> Your objective
Below are records with pictures. Reproduce exactly the lines from the line with "ring mcp: (232, 170)" to the line with "ring mcp: (157, 121)", inclusive, and leave each picture out.

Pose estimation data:
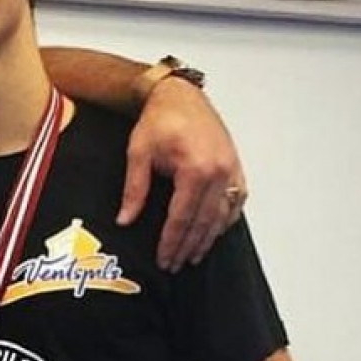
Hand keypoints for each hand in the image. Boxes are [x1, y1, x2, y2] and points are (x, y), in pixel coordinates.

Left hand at [117, 78, 246, 271]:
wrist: (180, 96)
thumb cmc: (158, 121)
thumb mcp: (138, 153)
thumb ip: (134, 189)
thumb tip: (125, 220)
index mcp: (195, 170)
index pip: (182, 218)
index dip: (172, 242)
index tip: (164, 260)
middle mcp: (219, 172)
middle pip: (204, 222)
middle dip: (188, 246)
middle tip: (176, 264)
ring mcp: (232, 170)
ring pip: (222, 215)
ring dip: (208, 238)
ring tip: (194, 256)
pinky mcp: (236, 166)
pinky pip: (236, 201)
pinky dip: (226, 219)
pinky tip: (215, 232)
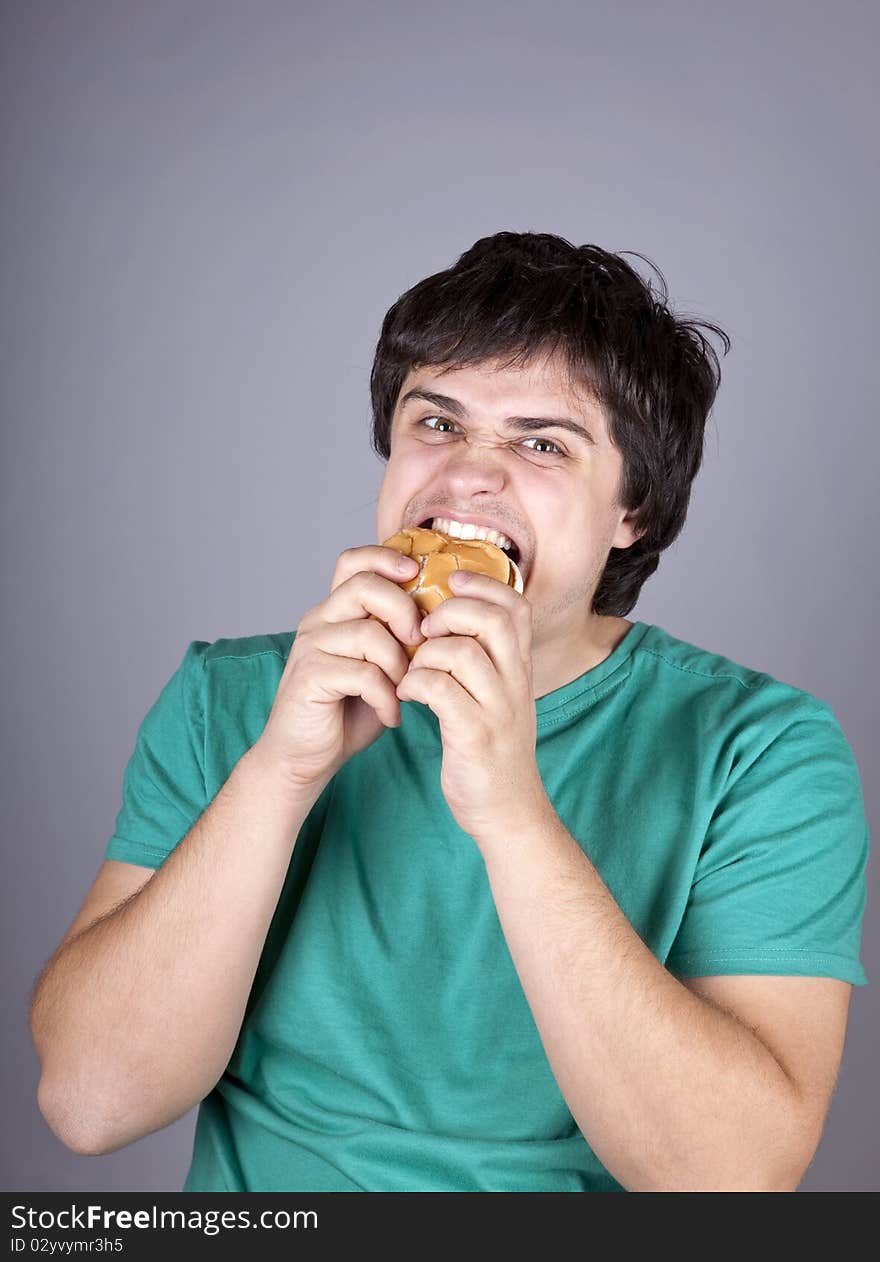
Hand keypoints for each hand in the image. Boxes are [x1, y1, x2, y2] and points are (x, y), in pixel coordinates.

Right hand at [255, 545, 426, 797]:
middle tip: (420, 643)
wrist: (305, 756)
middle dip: (404, 610)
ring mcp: (311, 647)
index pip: (354, 561)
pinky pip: (362, 674)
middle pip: (365, 585)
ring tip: (405, 691)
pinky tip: (390, 716)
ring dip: (399, 664)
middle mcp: (319, 620)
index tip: (417, 573)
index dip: (386, 558)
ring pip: (368, 632)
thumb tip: (445, 618)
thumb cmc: (347, 711)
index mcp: (336, 611)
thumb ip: (400, 639)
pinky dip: (385, 697)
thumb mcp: (382, 667)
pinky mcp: (309, 676)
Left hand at [395, 568, 549, 846]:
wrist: (508, 812)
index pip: (516, 606)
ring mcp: (497, 710)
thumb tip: (449, 617)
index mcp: (519, 669)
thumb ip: (485, 660)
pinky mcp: (475, 736)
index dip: (483, 584)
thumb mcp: (498, 697)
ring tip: (411, 668)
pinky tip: (406, 694)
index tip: (450, 582)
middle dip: (451, 611)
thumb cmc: (492, 750)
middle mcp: (515, 683)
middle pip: (494, 619)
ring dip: (425, 652)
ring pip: (463, 652)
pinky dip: (415, 684)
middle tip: (423, 628)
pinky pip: (440, 690)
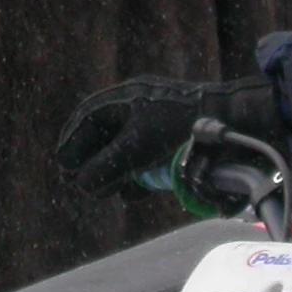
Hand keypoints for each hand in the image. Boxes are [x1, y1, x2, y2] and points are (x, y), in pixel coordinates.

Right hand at [58, 76, 283, 196]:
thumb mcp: (135, 147)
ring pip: (125, 148)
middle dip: (91, 161)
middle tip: (78, 182)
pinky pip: (146, 156)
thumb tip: (81, 184)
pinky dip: (136, 174)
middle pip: (105, 135)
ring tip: (105, 193)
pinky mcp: (173, 138)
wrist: (229, 122)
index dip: (73, 141)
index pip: (88, 118)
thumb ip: (105, 166)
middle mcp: (138, 106)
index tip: (63, 163)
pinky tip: (132, 194)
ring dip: (113, 172)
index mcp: (125, 97)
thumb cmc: (177, 127)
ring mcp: (157, 121)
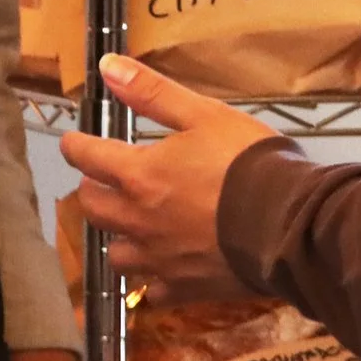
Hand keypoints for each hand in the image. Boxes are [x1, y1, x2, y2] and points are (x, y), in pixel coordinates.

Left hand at [60, 54, 278, 301]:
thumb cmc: (246, 161)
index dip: (76, 146)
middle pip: (93, 209)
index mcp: (138, 175)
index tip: (73, 143)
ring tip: (130, 226)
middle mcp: (138, 220)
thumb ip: (152, 93)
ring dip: (117, 238)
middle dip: (93, 190)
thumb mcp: (202, 114)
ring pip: (116, 256)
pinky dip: (151, 280)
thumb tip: (106, 68)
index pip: (87, 158)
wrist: (287, 224)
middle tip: (102, 181)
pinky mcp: (184, 289)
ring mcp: (159, 260)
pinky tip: (161, 270)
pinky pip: (152, 292)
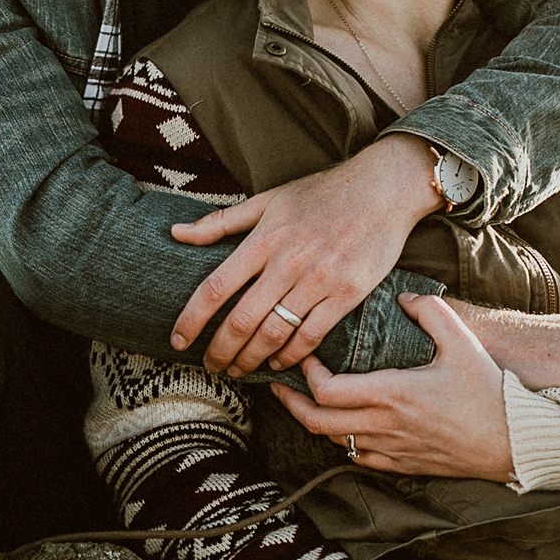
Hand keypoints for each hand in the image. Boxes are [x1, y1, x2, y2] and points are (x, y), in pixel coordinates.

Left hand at [169, 134, 438, 375]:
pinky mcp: (348, 294)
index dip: (191, 319)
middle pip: (242, 320)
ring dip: (250, 359)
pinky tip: (276, 362)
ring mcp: (320, 279)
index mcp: (264, 238)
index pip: (216, 287)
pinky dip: (290, 356)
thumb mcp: (268, 200)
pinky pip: (311, 335)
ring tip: (238, 371)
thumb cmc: (322, 193)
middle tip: (210, 366)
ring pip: (274, 333)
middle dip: (220, 351)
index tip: (177, 340)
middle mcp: (289, 261)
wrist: (383, 189)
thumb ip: (221, 222)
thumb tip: (176, 234)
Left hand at [275, 294, 514, 480]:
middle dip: (291, 401)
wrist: (514, 439)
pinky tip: (341, 425)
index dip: (307, 373)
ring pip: (333, 441)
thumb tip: (403, 297)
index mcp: (392, 393)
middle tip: (279, 384)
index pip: (327, 389)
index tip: (307, 356)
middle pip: (316, 421)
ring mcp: (391, 449)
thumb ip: (430, 311)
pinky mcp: (402, 464)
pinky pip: (357, 457)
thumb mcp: (461, 342)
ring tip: (304, 401)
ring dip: (314, 420)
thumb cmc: (488, 391)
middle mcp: (384, 425)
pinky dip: (341, 440)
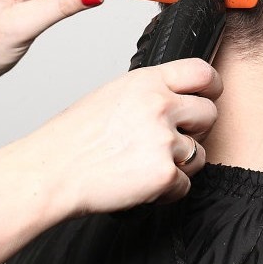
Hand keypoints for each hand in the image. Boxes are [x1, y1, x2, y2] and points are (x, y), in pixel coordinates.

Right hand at [21, 58, 222, 215]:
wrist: (50, 172)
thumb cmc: (73, 138)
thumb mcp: (112, 95)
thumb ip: (150, 93)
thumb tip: (180, 98)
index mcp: (147, 82)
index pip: (202, 72)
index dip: (211, 87)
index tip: (210, 96)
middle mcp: (160, 105)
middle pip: (209, 113)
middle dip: (196, 129)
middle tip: (170, 140)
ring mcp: (164, 140)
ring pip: (199, 153)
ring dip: (181, 163)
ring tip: (146, 164)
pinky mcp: (165, 173)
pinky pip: (185, 185)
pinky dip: (167, 190)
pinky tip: (141, 184)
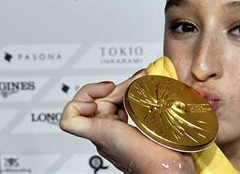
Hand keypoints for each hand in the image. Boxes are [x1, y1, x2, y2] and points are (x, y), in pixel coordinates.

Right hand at [60, 70, 194, 172]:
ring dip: (97, 91)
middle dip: (116, 86)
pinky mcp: (97, 134)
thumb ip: (146, 96)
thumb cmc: (169, 147)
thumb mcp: (154, 111)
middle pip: (99, 100)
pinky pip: (69, 121)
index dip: (122, 86)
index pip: (110, 101)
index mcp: (121, 130)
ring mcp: (101, 134)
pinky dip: (75, 106)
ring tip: (115, 90)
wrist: (169, 166)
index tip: (140, 78)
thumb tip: (143, 75)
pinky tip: (96, 103)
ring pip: (85, 105)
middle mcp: (108, 133)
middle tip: (135, 81)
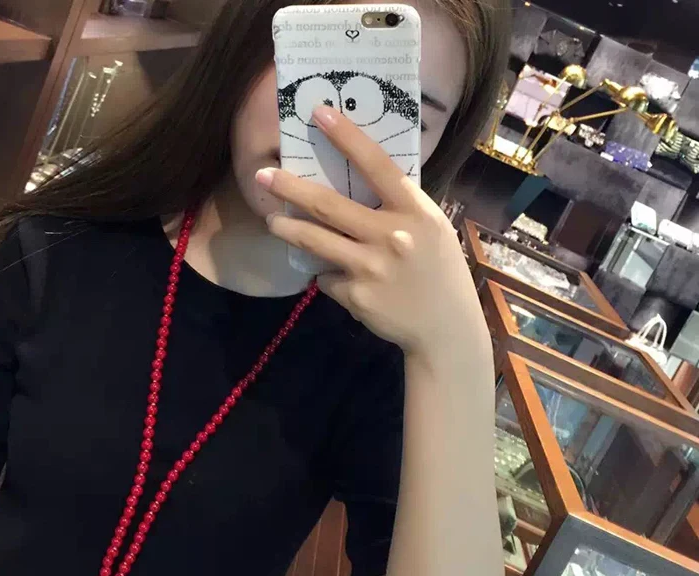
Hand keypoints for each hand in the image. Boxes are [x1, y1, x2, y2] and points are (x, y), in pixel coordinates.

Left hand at [255, 104, 489, 370]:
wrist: (446, 328)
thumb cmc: (439, 272)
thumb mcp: (432, 230)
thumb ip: (399, 207)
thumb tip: (357, 183)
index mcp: (415, 211)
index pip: (377, 165)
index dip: (347, 137)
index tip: (319, 113)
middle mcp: (392, 235)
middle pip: (328, 205)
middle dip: (289, 188)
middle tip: (263, 177)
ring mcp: (371, 268)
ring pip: (314, 240)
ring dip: (287, 229)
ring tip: (274, 222)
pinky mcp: (356, 296)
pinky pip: (326, 277)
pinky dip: (327, 275)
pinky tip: (340, 279)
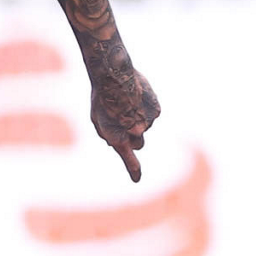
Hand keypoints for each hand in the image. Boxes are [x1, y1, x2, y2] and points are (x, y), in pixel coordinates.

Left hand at [89, 65, 160, 182]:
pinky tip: (135, 97)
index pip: (128, 159)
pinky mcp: (156, 111)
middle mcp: (135, 133)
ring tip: (125, 102)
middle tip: (123, 119)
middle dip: (133, 136)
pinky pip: (151, 114)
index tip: (137, 179)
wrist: (113, 76)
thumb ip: (109, 134)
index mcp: (117, 138)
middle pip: (138, 142)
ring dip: (137, 117)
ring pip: (145, 126)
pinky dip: (146, 108)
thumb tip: (120, 142)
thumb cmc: (102, 99)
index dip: (133, 170)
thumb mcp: (98, 120)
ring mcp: (148, 122)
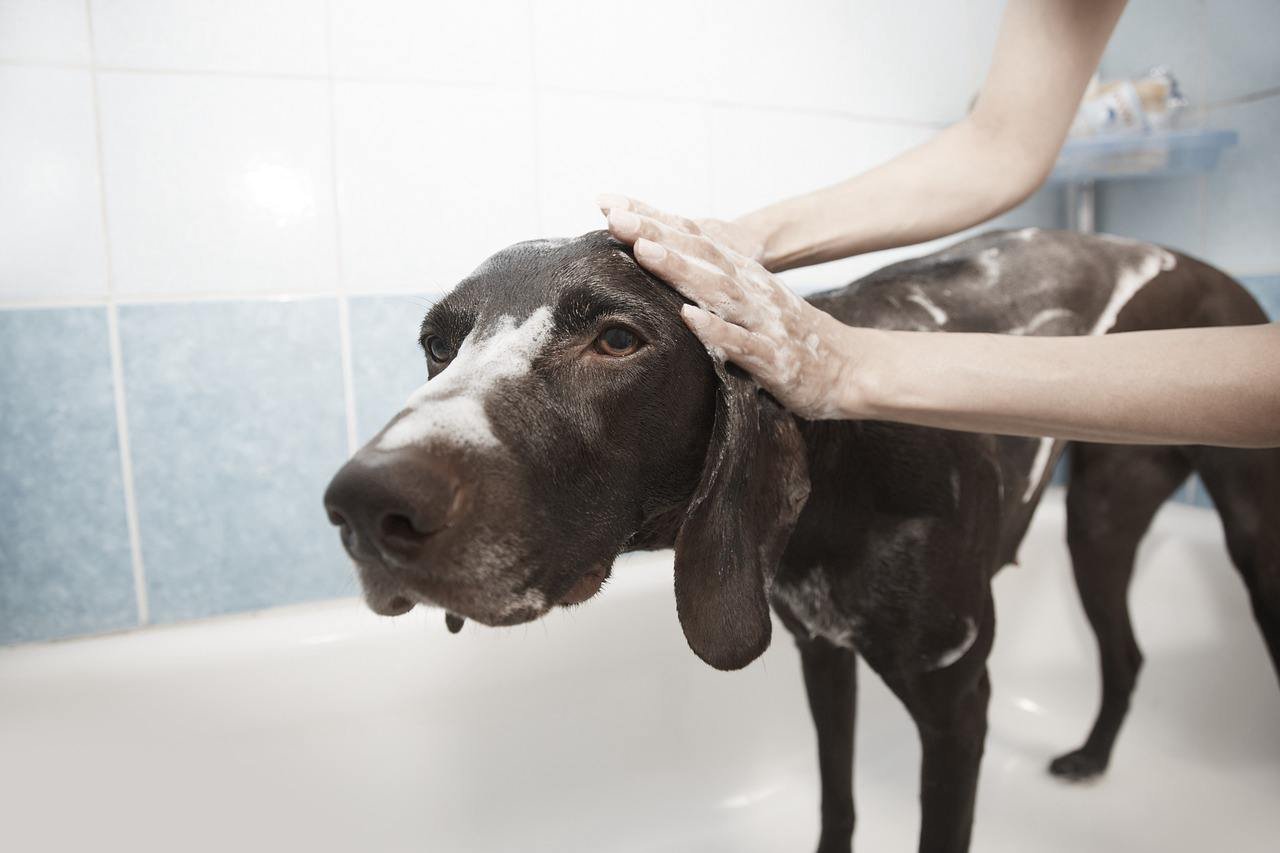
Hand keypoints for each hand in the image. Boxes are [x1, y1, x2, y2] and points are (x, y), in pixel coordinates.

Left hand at [597, 193, 871, 419]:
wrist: (851, 368)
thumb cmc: (792, 338)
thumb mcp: (752, 304)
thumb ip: (715, 286)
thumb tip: (668, 270)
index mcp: (743, 276)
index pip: (694, 240)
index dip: (654, 221)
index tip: (611, 205)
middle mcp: (752, 291)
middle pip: (701, 256)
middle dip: (657, 234)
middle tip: (616, 217)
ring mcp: (763, 322)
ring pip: (718, 291)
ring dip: (681, 270)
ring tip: (645, 251)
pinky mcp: (774, 358)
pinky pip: (741, 343)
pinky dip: (715, 330)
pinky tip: (689, 318)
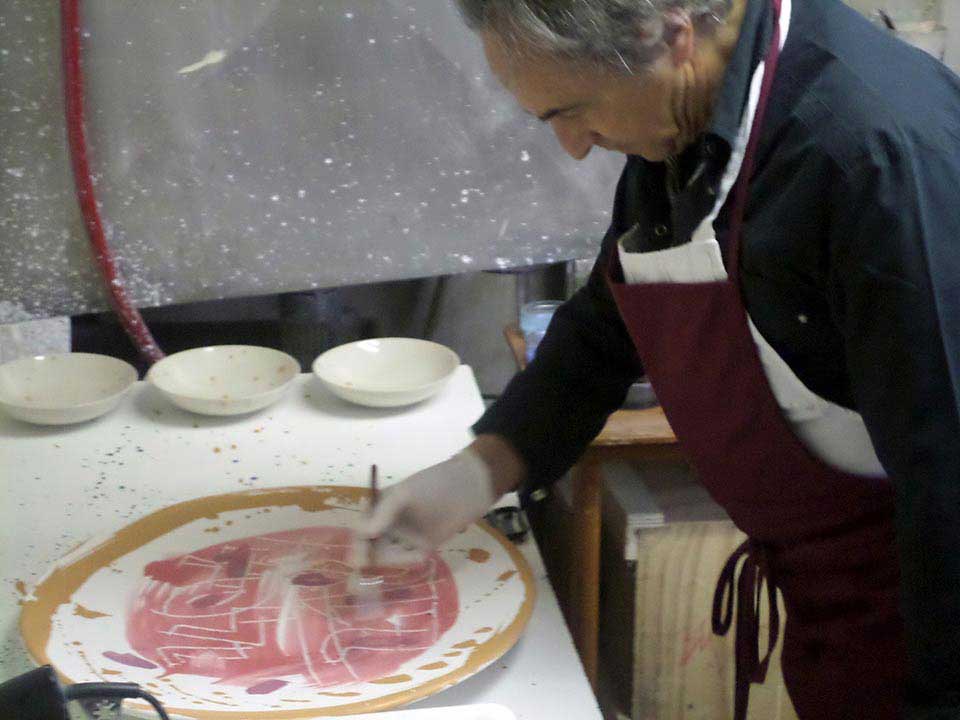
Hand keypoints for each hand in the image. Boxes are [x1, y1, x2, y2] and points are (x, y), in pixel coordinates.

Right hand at [363, 447, 497, 551]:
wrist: (471, 487)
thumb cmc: (434, 484)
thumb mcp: (404, 493)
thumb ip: (383, 512)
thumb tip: (363, 532)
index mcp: (379, 506)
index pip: (362, 528)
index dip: (358, 544)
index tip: (358, 559)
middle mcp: (389, 522)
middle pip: (372, 546)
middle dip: (371, 557)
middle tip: (374, 566)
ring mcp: (405, 535)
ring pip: (389, 555)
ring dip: (395, 558)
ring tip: (415, 550)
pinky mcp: (422, 545)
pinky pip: (408, 558)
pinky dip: (411, 559)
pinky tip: (424, 552)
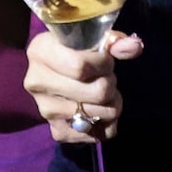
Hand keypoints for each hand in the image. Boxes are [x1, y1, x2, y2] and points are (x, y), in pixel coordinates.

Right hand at [22, 27, 143, 143]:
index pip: (80, 66)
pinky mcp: (57, 130)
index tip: (106, 60)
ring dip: (112, 103)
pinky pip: (96, 134)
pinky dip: (107, 124)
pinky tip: (101, 110)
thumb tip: (135, 47)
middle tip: (107, 77)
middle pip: (96, 92)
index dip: (104, 64)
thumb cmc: (76, 49)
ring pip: (100, 114)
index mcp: (40, 51)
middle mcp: (36, 82)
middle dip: (111, 84)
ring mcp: (45, 110)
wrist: (56, 71)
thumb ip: (114, 41)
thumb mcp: (91, 38)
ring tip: (106, 93)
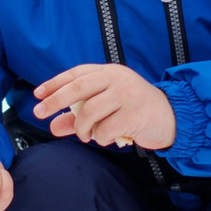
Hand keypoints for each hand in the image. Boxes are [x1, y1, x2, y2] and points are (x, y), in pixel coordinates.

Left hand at [32, 64, 176, 151]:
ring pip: (89, 111)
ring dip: (82, 128)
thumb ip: (79, 116)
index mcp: (109, 72)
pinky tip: (108, 137)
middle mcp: (117, 78)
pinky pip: (105, 129)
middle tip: (40, 114)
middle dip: (55, 101)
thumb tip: (53, 126)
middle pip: (78, 88)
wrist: (172, 118)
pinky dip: (100, 137)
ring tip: (87, 136)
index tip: (37, 94)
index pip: (76, 74)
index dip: (54, 83)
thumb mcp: (106, 110)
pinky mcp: (135, 113)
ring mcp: (127, 94)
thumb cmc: (134, 111)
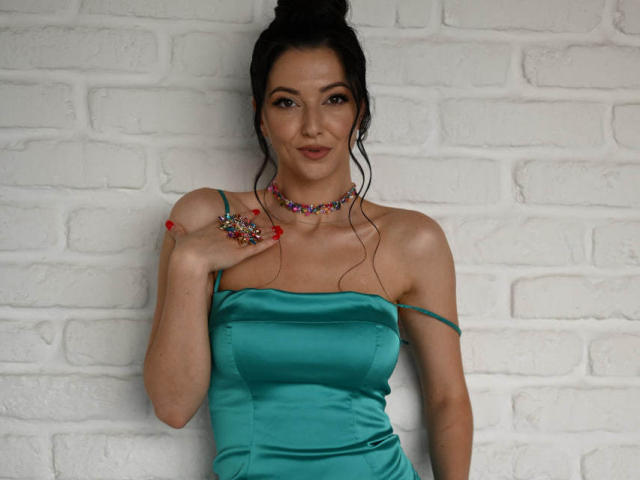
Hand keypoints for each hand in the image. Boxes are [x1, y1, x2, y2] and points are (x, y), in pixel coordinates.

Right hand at [164, 209, 282, 272]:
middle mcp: (226, 233)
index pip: (232, 220)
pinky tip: (276, 239)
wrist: (189, 259)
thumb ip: (178, 231)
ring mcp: (234, 242)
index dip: (242, 217)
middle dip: (257, 223)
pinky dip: (268, 243)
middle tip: (267, 218)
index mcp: (214, 228)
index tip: (251, 214)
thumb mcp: (179, 237)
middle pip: (245, 226)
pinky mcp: (239, 254)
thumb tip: (171, 225)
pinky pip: (257, 247)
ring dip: (266, 232)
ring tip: (278, 229)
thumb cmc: (183, 250)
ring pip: (254, 235)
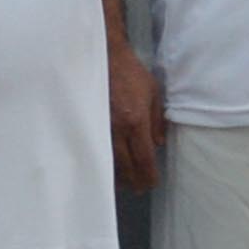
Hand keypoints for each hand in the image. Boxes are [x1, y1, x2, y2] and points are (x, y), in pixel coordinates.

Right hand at [109, 44, 166, 189]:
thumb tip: (158, 144)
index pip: (143, 157)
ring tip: (125, 184)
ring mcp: (101, 127)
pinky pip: (97, 149)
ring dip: (117, 176)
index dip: (148, 174)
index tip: (152, 184)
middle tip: (140, 189)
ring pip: (108, 161)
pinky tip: (107, 168)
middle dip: (134, 180)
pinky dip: (104, 162)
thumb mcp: (153, 93)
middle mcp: (117, 129)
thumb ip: (157, 120)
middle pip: (125, 165)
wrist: (104, 58)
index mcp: (135, 122)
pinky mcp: (89, 124)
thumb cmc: (131, 74)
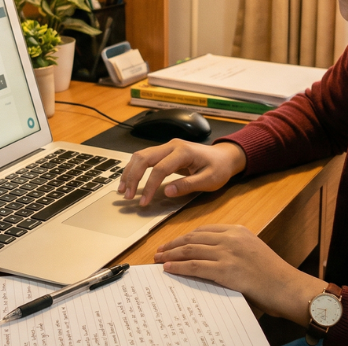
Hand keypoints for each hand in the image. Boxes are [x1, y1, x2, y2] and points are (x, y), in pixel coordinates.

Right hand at [118, 140, 246, 205]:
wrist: (224, 156)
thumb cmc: (219, 168)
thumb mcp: (209, 180)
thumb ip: (188, 185)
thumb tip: (167, 191)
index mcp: (183, 152)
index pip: (160, 169)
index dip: (149, 186)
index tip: (144, 202)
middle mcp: (172, 146)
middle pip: (144, 158)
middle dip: (133, 177)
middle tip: (127, 196)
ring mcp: (167, 147)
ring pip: (141, 155)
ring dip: (130, 172)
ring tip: (123, 189)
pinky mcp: (165, 152)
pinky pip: (145, 157)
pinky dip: (135, 169)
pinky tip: (129, 180)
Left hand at [154, 225, 326, 324]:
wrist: (287, 287)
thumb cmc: (273, 275)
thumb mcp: (252, 252)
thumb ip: (232, 249)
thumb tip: (209, 257)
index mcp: (238, 231)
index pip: (203, 230)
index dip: (184, 236)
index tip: (173, 242)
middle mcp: (231, 238)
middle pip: (193, 238)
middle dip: (173, 244)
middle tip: (159, 250)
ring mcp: (227, 253)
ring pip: (190, 250)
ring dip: (170, 254)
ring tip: (159, 259)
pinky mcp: (225, 270)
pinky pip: (194, 266)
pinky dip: (178, 266)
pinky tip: (168, 268)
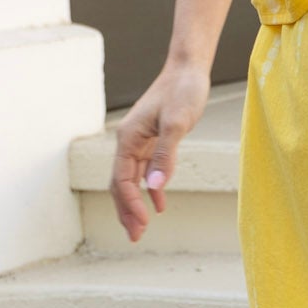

> Result for this exercise
ring mcp: (232, 170)
ring pip: (222, 215)
ring dip: (208, 238)
ring tip: (194, 256)
pinky mcp: (236, 166)
pinky pip: (236, 201)
pinky dip: (226, 219)
pinky tip: (215, 232)
Hand keypoints for each hand in the image. Boxes are [x1, y1, x2, y2] and points are (x, y), in pixel coordinates.

Right hand at [255, 545, 426, 797]:
middle tip: (420, 643)
wrist: (305, 756)
middle dip: (404, 610)
ring mcp: (311, 647)
index pip: (354, 561)
pinky pip: (362, 674)
middle pip: (365, 585)
ring tip: (405, 691)
pinky tip: (390, 716)
ring dip: (399, 664)
middle mcp: (319, 620)
index tip: (417, 573)
index dip: (386, 558)
ring pip: (368, 632)
thumb tip: (445, 618)
thumb cmc: (347, 711)
index mcp: (336, 611)
thumb ip: (400, 639)
pinky dip: (385, 697)
thumb mcp: (382, 667)
pinky mcp: (309, 676)
Left hand at [395, 568, 549, 846]:
wrist: (508, 812)
index pip: (516, 606)
ring mcp: (497, 710)
thumb tip: (449, 617)
index mcp: (519, 669)
thumb ip: (485, 660)
pinky mcp: (475, 736)
index dip: (483, 584)
thumb mcp: (498, 697)
ring tip: (411, 668)
pinky tip: (406, 694)
index tip: (450, 582)
middle dip: (451, 611)
thumb cmc: (492, 750)
middle mcp: (515, 683)
middle pip: (494, 619)
ring dip: (425, 652)
ring pip: (463, 652)
pinky dip: (415, 684)
middle tip: (423, 628)
pinky pip: (440, 690)
Hand keypoints for each hand in the image. Boxes are [x1, y1, x2, y2] and points are (x, y), in pixel coordinates.

Right hand at [58, 76, 283, 196]:
thumb mcp: (135, 147)
ring pip: (125, 148)
middle dip: (91, 161)
middle tip: (78, 182)
pinky pip: (146, 156)
thumb tip: (81, 184)
pinky dip: (136, 174)
middle pip: (105, 135)
ring tip: (105, 193)
pinky mcp: (173, 138)
wrist: (229, 122)
index dip: (73, 141)
index pip: (88, 118)
thumb ip: (105, 166)
middle mcp: (138, 106)
index tip: (63, 163)
pinky tip: (132, 194)
ring dip: (113, 172)
index mcp: (125, 97)
thumb cmc: (177, 127)
ring mcp: (157, 121)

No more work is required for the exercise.